Professor Ratnieks' Talk, The Amazing Honey Bee - Review by Stella Bahin
Published: 25th April 2012 13:10 |
Professor Ratnieks' Talk, The Amazing Honey Bee, Café Parisien, Portsmouth. Review by Stella Bahin
Francis Ratnieks, Professor of Apiculture, connected with Portsmouth via both his own and his father's former work, is a confident speaker: 'As George Orwell said,' he jests, 'All animals are interesting, some more interesting than others.' Before the honey bee won Ratnieks' devotion: 'How they navigate, how their eyes work, how they organise their colonies, how they deal with conflicts...' he was interested in all insects, particularly, as a child, in butterflies and moths.
That the honey bee is peculiarly intriguing is attested to by the standing-room-only attendance of this month's free Café Scientifique laid on by University of Portsmouth's PR Officer, Maricar Jagger. Seated by me, Gabor, a frequent delegate at these educational events, suspects the extraordinary attendance is because of the presence of members of some Portsmouth bee keepers' society. I smile, look around - hard to tell - shrug: 'That's not me.'
Our relationship with honey bees goes back as far as prehistoric man robbing wild colonies, we hear. Although we have substitutes for honey and beeswax in current times, we still need bees' pollination which we once took for granted, now, worryingly, in decline. Ratnieks asserts that bees are common still, with 253 species in Britain, 20 of them bumble bees, and 1 species alone our honey bee. Whilst the honey bee is native to Britain, a practically blonde bee has only recently colonised our south coast, possibly imported, now likely to be seen feeding on Portsmouth's flowering ivy, particularly in September, but only for the past 10 years. Honey bees and bumble bees are distinguishable by the giveaway pollen baskets on their hind legs, the honey bee slender in relation to the chubby bumble bee.

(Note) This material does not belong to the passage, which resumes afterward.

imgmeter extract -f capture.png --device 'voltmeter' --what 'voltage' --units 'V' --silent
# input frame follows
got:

A bee hived at the centre of Portsmouth is able to feed anywhere on the island, we're told.
And that scientists would still study bees even if it weren't for their human usefulness, to glean answers to broad questions about their social behaviour, how their colonies work, self-organised, how their society is organised, as it is, without a single leader.

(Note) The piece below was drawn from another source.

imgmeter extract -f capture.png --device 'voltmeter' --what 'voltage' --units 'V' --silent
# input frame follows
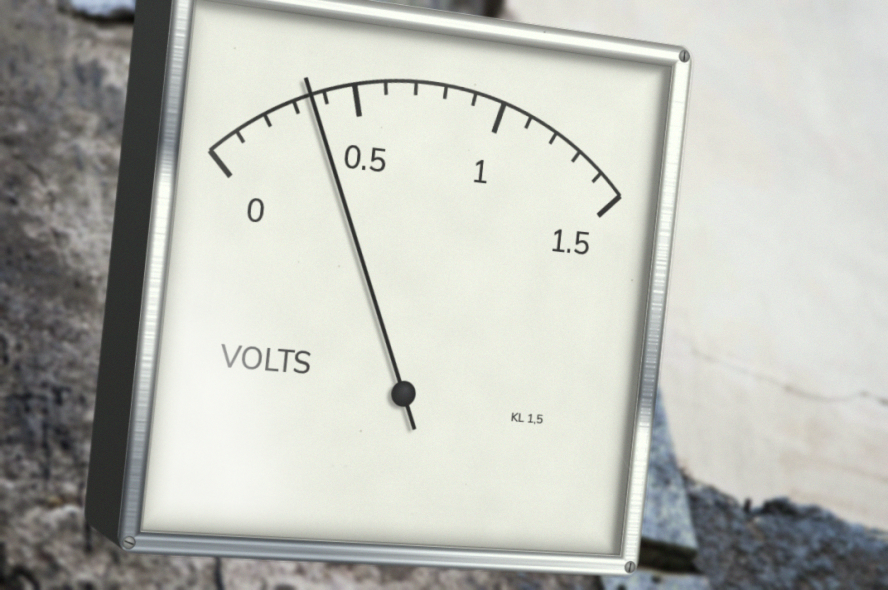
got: 0.35 V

'If you want to study bees', Ratnieks advises, 'you must get used to getting stung, not be afraid'. Scientists keep bees in glass-walled hives with a tube, to observe the bees' 'beautiful secrets', which is a tool 'like the telescope to the astronomer, or the microscope', for noting how the queen bee lays all eggs, up to 2000 each day, while the other females forage, build, defend, and raise; how, if a worker bee lays an egg, the other workers kill it, eat it, in crime prevention; how the honey bees' powerfully communicate via scent, especially, queen substance, and via their sophisticated dance, in a side-on figure-of-8-shape, like a pair of ovals - 00 - touching centrally, following the sun to convey the specific site of flowers, water, or tree resin. Yes, fascinating!